Note-se que a narrativa fala de um fecundo suspiro da água, aludindo ao seu caráter demiúrgico, sugerindo o nascimento de uma nova Fisalina.

Outro elemento digno de destaque é o riso convulsivo da moça durante sua iniciação. O júbilo intenso do momento é extravasado em sua risada, aliando liberdade e prazer: “(...)Uma alegria extrema a invadiu, e o seu riso encheu as galerias de pedra, desdobrou-se, trinou e multiplicou-se como guizos agitados consecutivamente.” (Ibidem, p. 33-34.)

Fisalina, que até então se mantinha triste e solitária, emite um riso catártico após o ritual nas águas. Mais do que qualquer outra atitude, o riso marcará a transformação por que passa a protagonista. O acesso de riso, característico de algumas personagens de Agustina, traduz a irreverência que as distingue. Em outra passagem, ela sente vontade de rir da pieguice do namorado, num indício de sua mudança:

-Vai-te embora - disse a rapariga. E, no seu íntimo, ria-se, e parecia-lhe tudo aquilo, queixumes e censuras, coisa fraca e sem resposta na sua alma.(...)Como ele a quisesse segurar e lhe tocasse, olhou-o com altivez e ele emudeceu e afastou-se.. (Ibidem, p. 38-39.)

A firmeza da nova Fisalina intimida o namorado, que se afasta. Mais próxima das verdades de sua alma, a moça repudia aquele que lhe parecia o único meio de fugir da aldeia. Sua nova postura é marcada pela altivez, termo que, entre outros, significa amor-próprio, confirmando a individuação da personagem. A referência à alma é expressiva, uma vez que esta constitui um dos termos-chave da narrativa. A primeira alusão a ela surge quando da apresentação da protagonista:

Sabia que nenhuma rapariga saíra ainda dali, que nenhuma se casava fora. Agora ela desejava contrariar essa velha lei, e, em rigor, a sua alma aspirava sempre a vencer e a transpor as leis que nunca tinham sido sequer suspeitadas. (Ibidem, p. 18.)

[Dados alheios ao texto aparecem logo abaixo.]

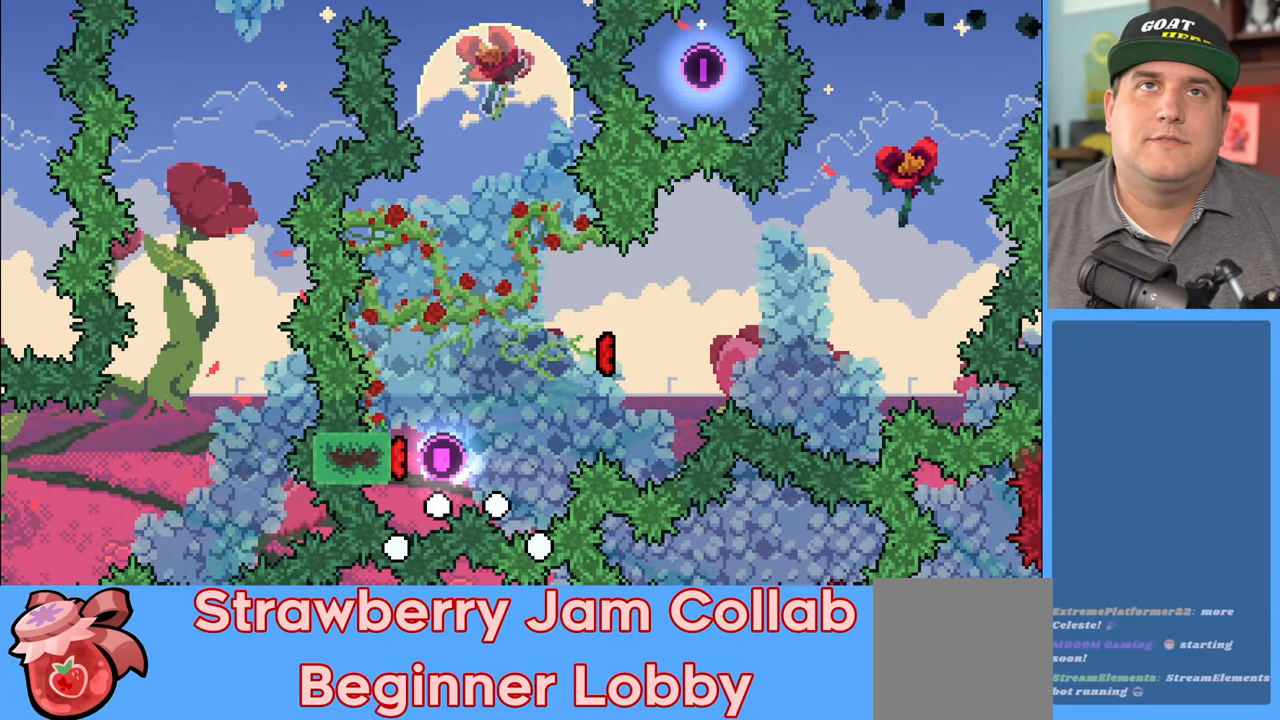
{"buttons": ["R2"], "left_stick": "center", "right_stick": "center", "events": [[417, "R2", "down"]]}
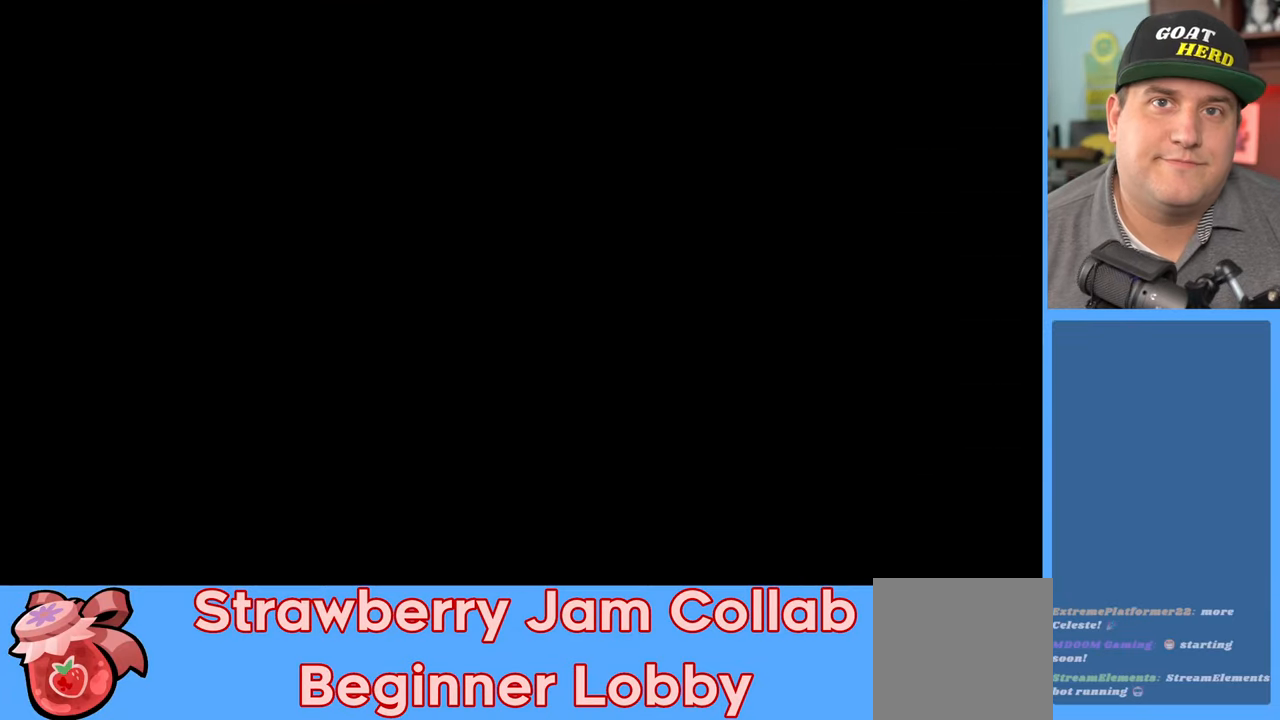
{"buttons": ["R2"], "left_stick": "center", "right_stick": "center", "events": []}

Além de indicar o temperamento transgressor da protagonista, a informação acerca de sua alma sugere a vida e a paixão presentes em seu íntimo, em contraste com a apatia e a resignação que parecem dominar o lugar. A voz destoante por ela representada atua ainda como indício , enfatizando a sua marginalização e prenunciando a tragicidade do desfecho.

Fisalina, ao buscar a saída da aldeia, encontra-a, literalmente. Mas seu exílio não é em vão, uma vez que justamente aquilo que ela mais criticava - a falta de vida nos habitantes - modifica-se quando ela é expulsa:

(...)Ninguém sabia porque ela gritava, mas olharam para Fisalina, e todo o povo lançou um murmúrio de cólera, atento a qualquer provocação. Ela começou a andar depressa, alguns rapazes atiraram-lhe pequenas pedras, depois subiram aos muros próximos para a ver correr, e tendo fechadas na mão outras pedras. Um ódio brutal e alegre estalou então, todos se puseram a lançar exclamações, a saltar, a atropelar-se; apontavam para a rapariga que fugia, tomando o caminho da serra da Nave.(...)Era quase noite, e o povo aglomerava-se nos limites da aldeia, insaciado e pregando na distância os olhos furiosos e que, pela primeira vez havia muitos anos, pareciam viver e animados de cordial crueldade. (Ibidem, p. 41-42. Grifos nossos.)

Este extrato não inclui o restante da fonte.